= Sgt. MacKenzie =

2000 lament by Joseph Kilna MacKenzie

"Sgt. MacKenzie" is a lament written and sung by Joseph Kilna MacKenzie (1955-2009), in memory of his great-grandfather who was killed in combat during World War I. It has been used in the 2002 movie We Were Soldiers and the ending scene of the 2012 film End of Watch.

==History==
Joseph MacKenzie wrote the haunting lament after the death of his wife, Christine, and in memory of his great-grandfather, Charles Stuart MacKenzie, a sergeant in the Seaforth Highlanders, who along with hundreds of his brothers-in-arms from the Elgin-Rothes area in Moray, Scotland went to fight in World War I. Sergeant MacKenzie was bayoneted to death at age 33, while defending one of his badly injured fellow soldiers during hand-to-hand trench warfare. MacKenzie was killed on 9 April 1917 during the Battle of Arras. He is buried in Highland Cemetery, Roclincourt in Pas-de-Calais, alongside other men from the 51st (Highland) Division.
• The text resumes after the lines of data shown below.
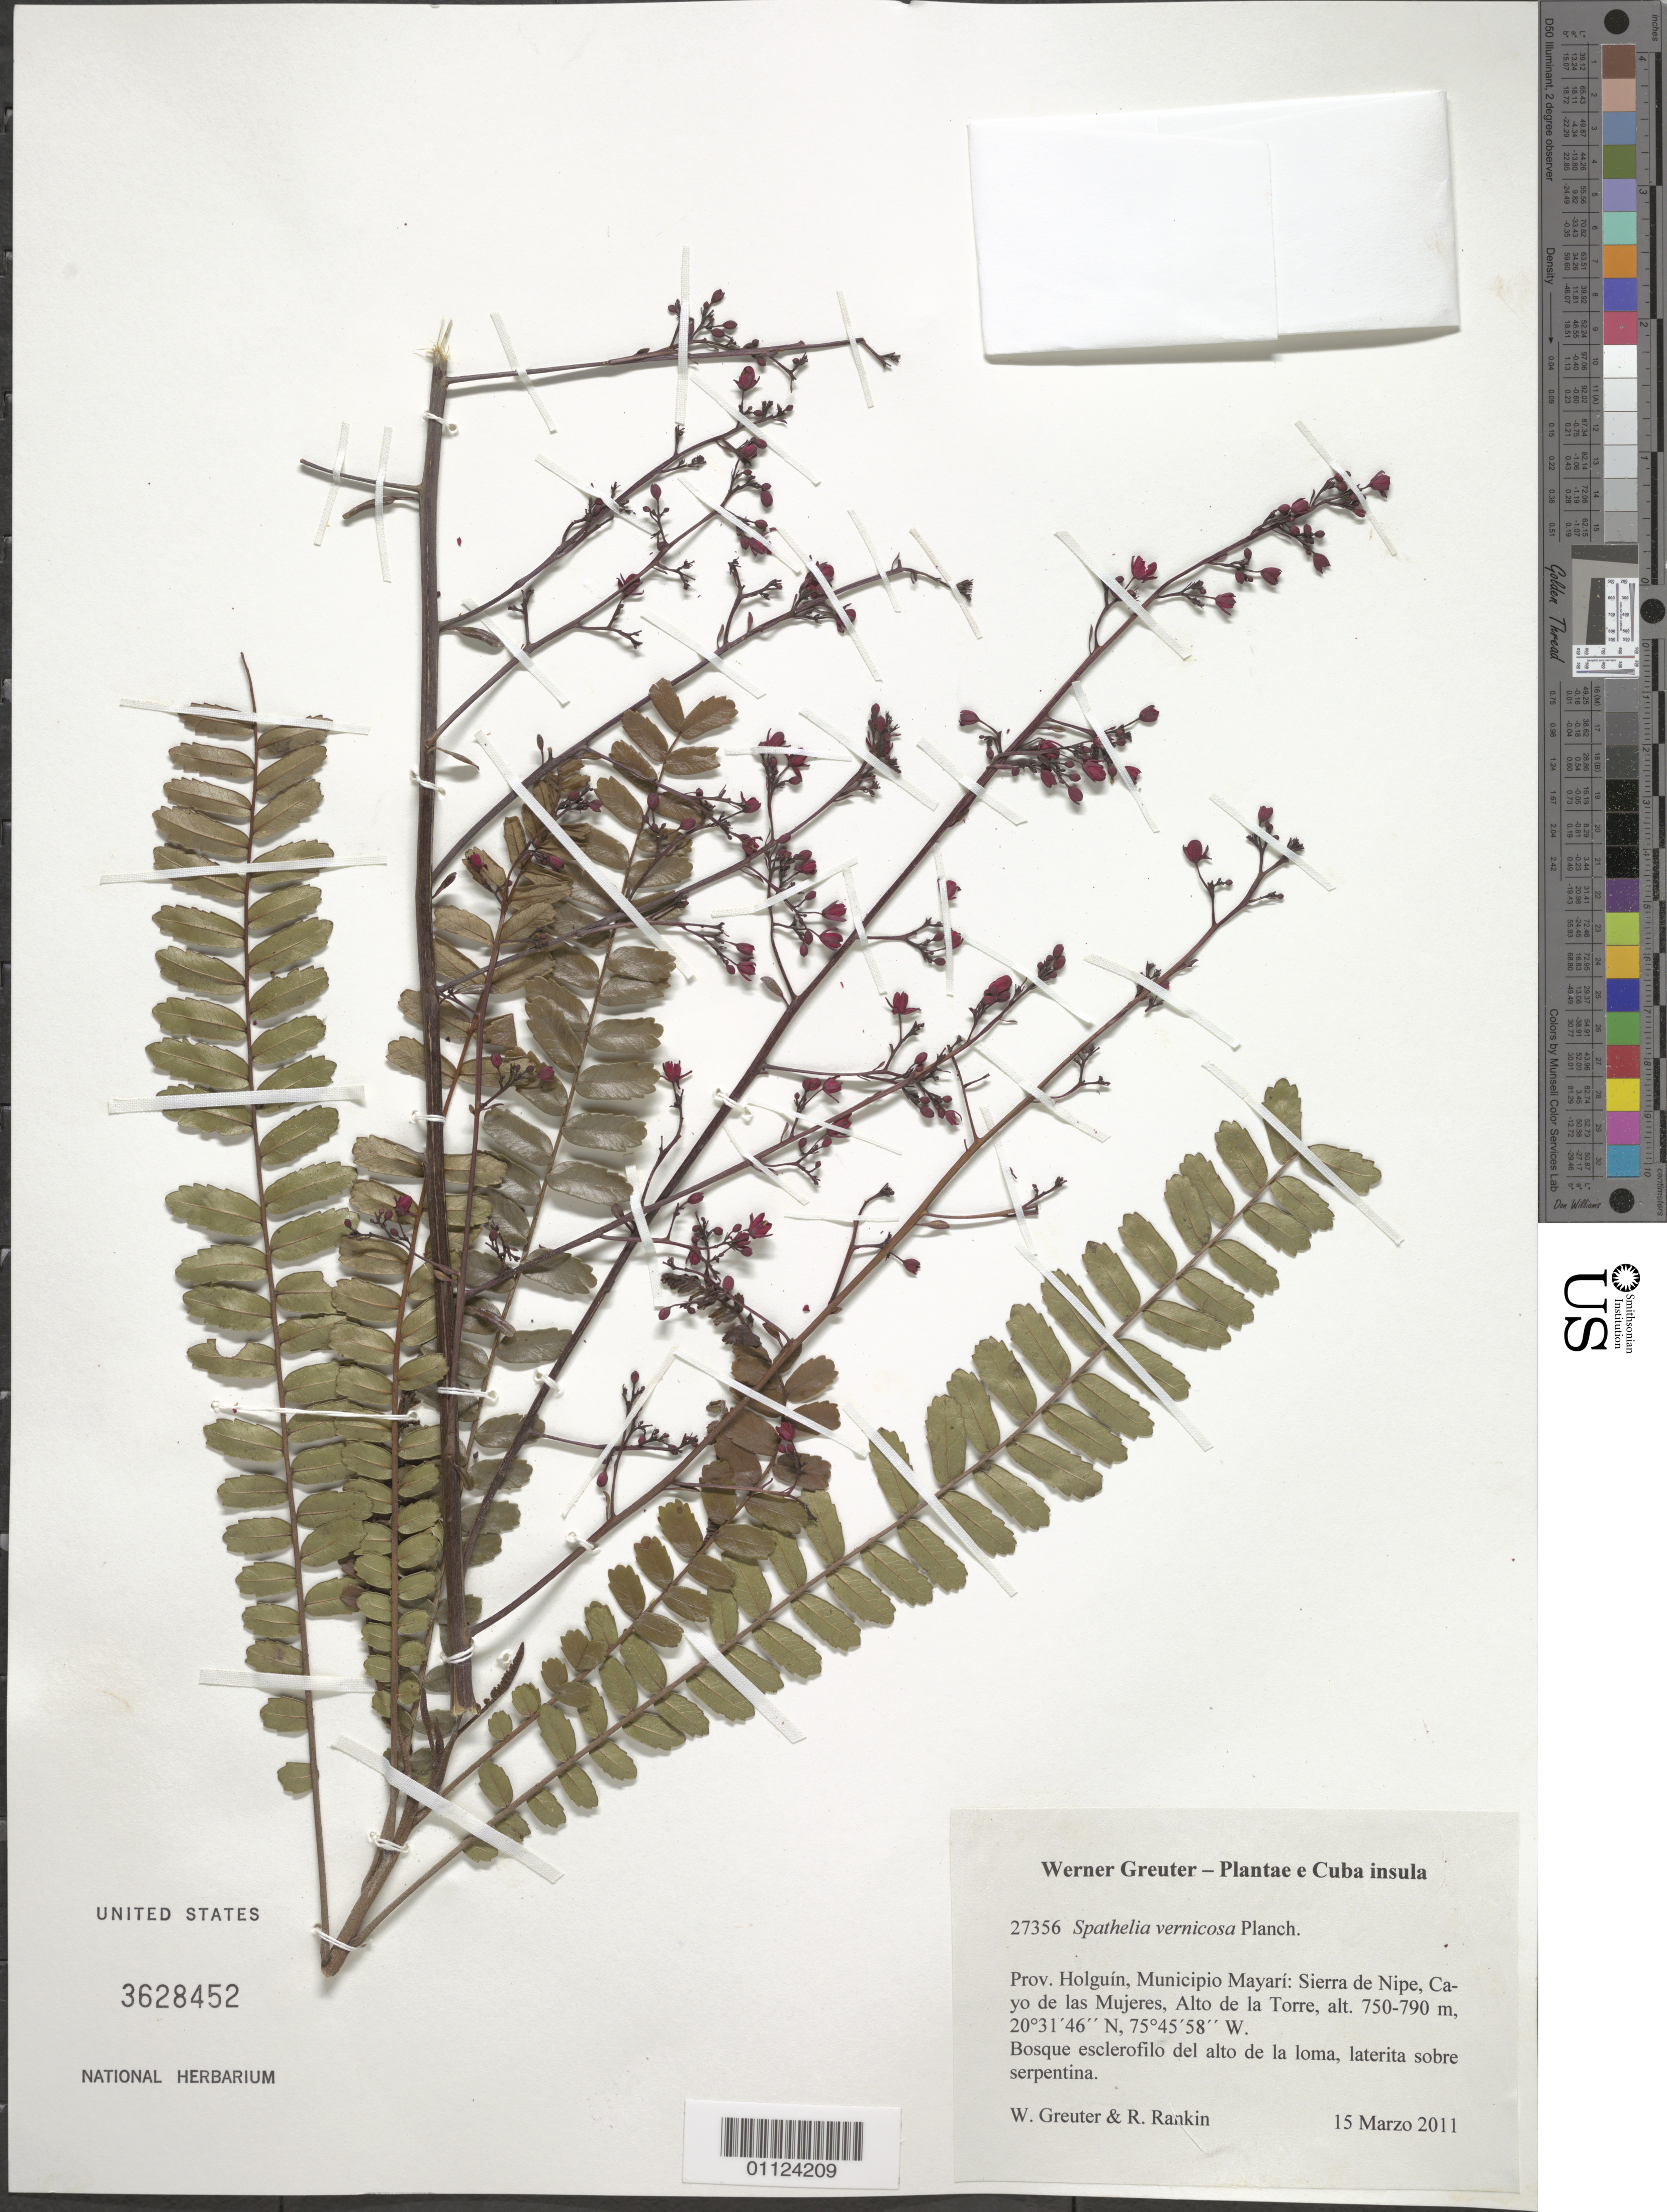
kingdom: Plantae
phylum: Tracheophyta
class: Magnoliopsida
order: Sapindales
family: Rutaceae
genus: Spathelia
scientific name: Spathelia vernicosa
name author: Planch.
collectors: W. Greuter & R. Rankin Rodriguez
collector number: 27356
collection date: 2011-03-15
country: Cuba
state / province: Holguín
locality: Municipio Mayarí, Sierra de Nipe, Cayo de las Mujeres, Alto de la Torre.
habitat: Bosque esclerofilo del alto de la loma, laterita sobre serpentina.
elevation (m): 750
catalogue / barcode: US 3628452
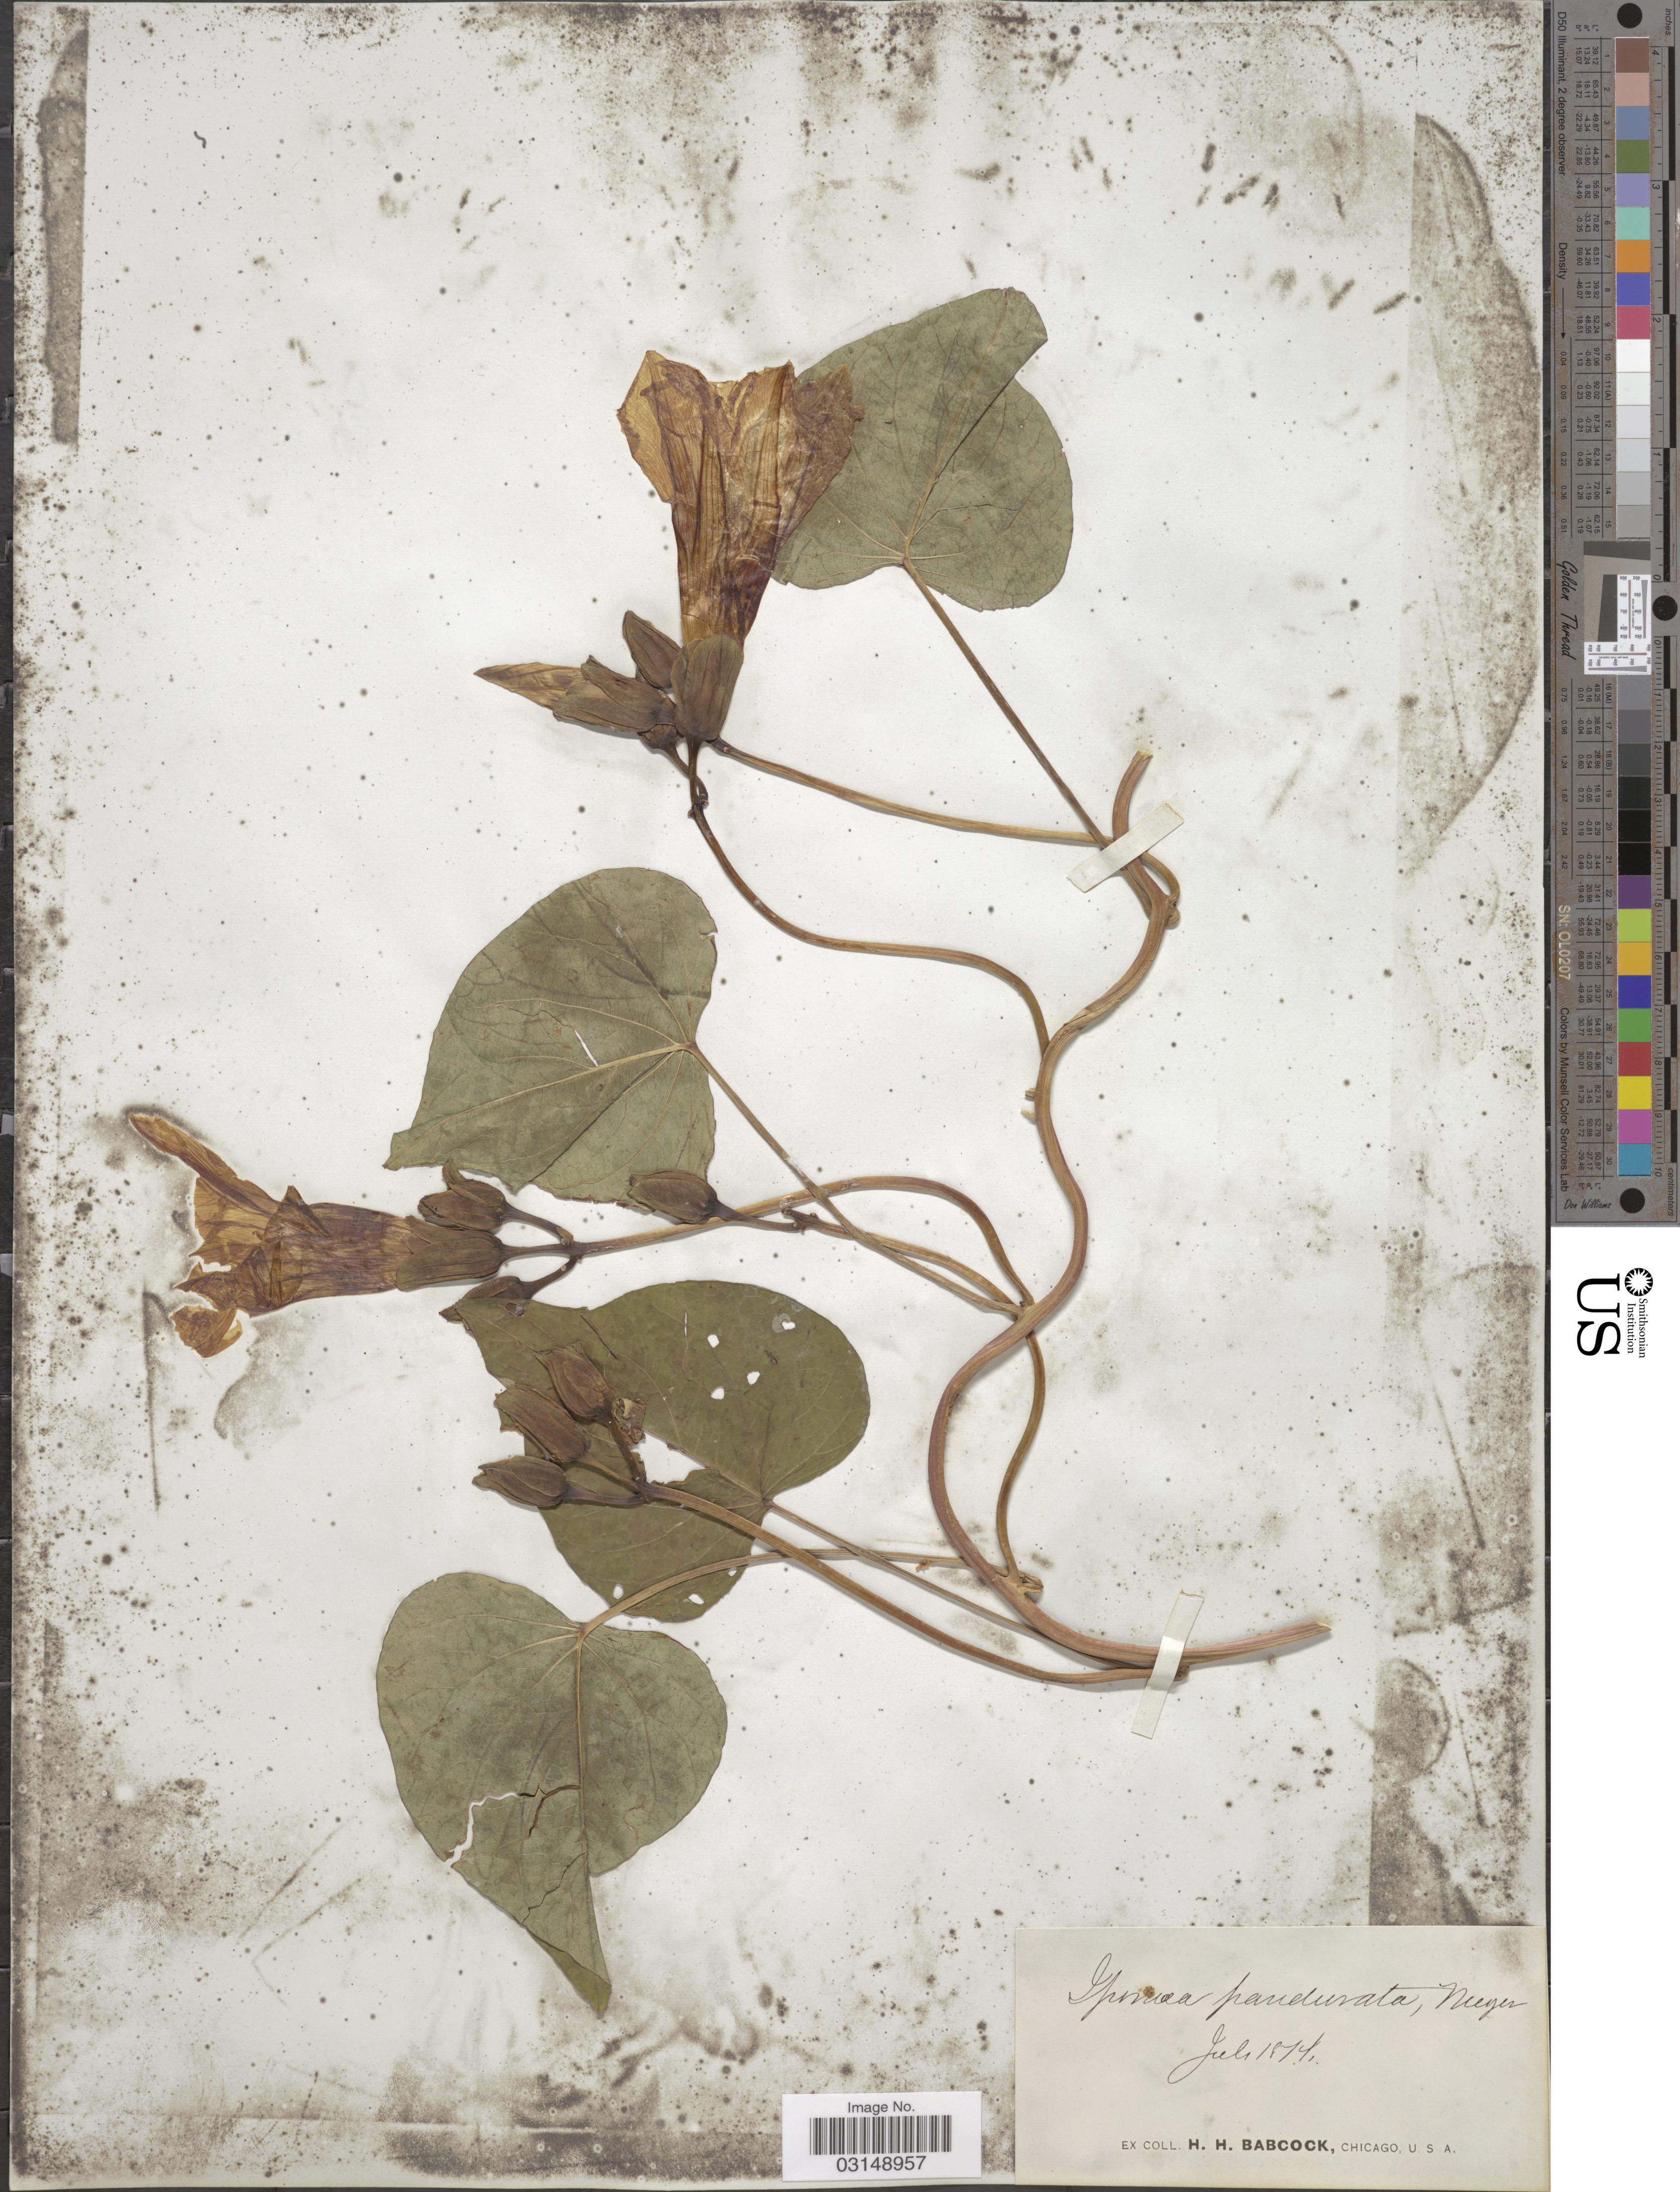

The track was then included in his band Clann An Drumma's album Tried and True (2001). While working on the film We Were Soldiers (2002), director Randall Wallace received a CD of the album and was haunted by the emotion and spirit of reverence captured in "Sgt. MacKenzie". He arranged for Joe and his bandmate Donnie MacNeil, who played the pipes, to re-record "Sgt. MacKenzie" with the backing of an 80-piece orchestra and the United States Military Academy Choir at the famous Abbey Road Studios in London. The lament was introduced into the film during key scenes, with MacKenzie singing on his own, and on the last track of the film with the orchestra and choir. It is mistakenly believed the original version was in Scottish (Gaelic), but it was in Scots.

The original pipe score was written and played by Seoras Wallace, when Joe MacKenzie read his poem to him and Tu-Bardh Wilson in a house in Govan many years ago. The original recording is on the ClanWallace live album, and it was this recording that inspired Randall Wallace and Mel Gibson to contact Seoras about using the track on the film We Were Soldiers (2002).

==In later works==
Child actor Atticus Shaffer was interested in the story of the actual soldier, so he dressed up as MacKenzie on Halloween. This was incorporated into his character, Brick, on The Middle, who does the same in a Halloween episode, then writes a hip-hop musical in a later episode based on MacKenzie's life and inspired by the hit Broadway musical Hamilton.

Beside the 2002 movie We Were Soldiers, the original song was also played during a scene in the film End of Watch (2012), starring Jake Gyllenhaal and Michael Peña.
The song is also used in season 2 episode 1 of the military drama SIX.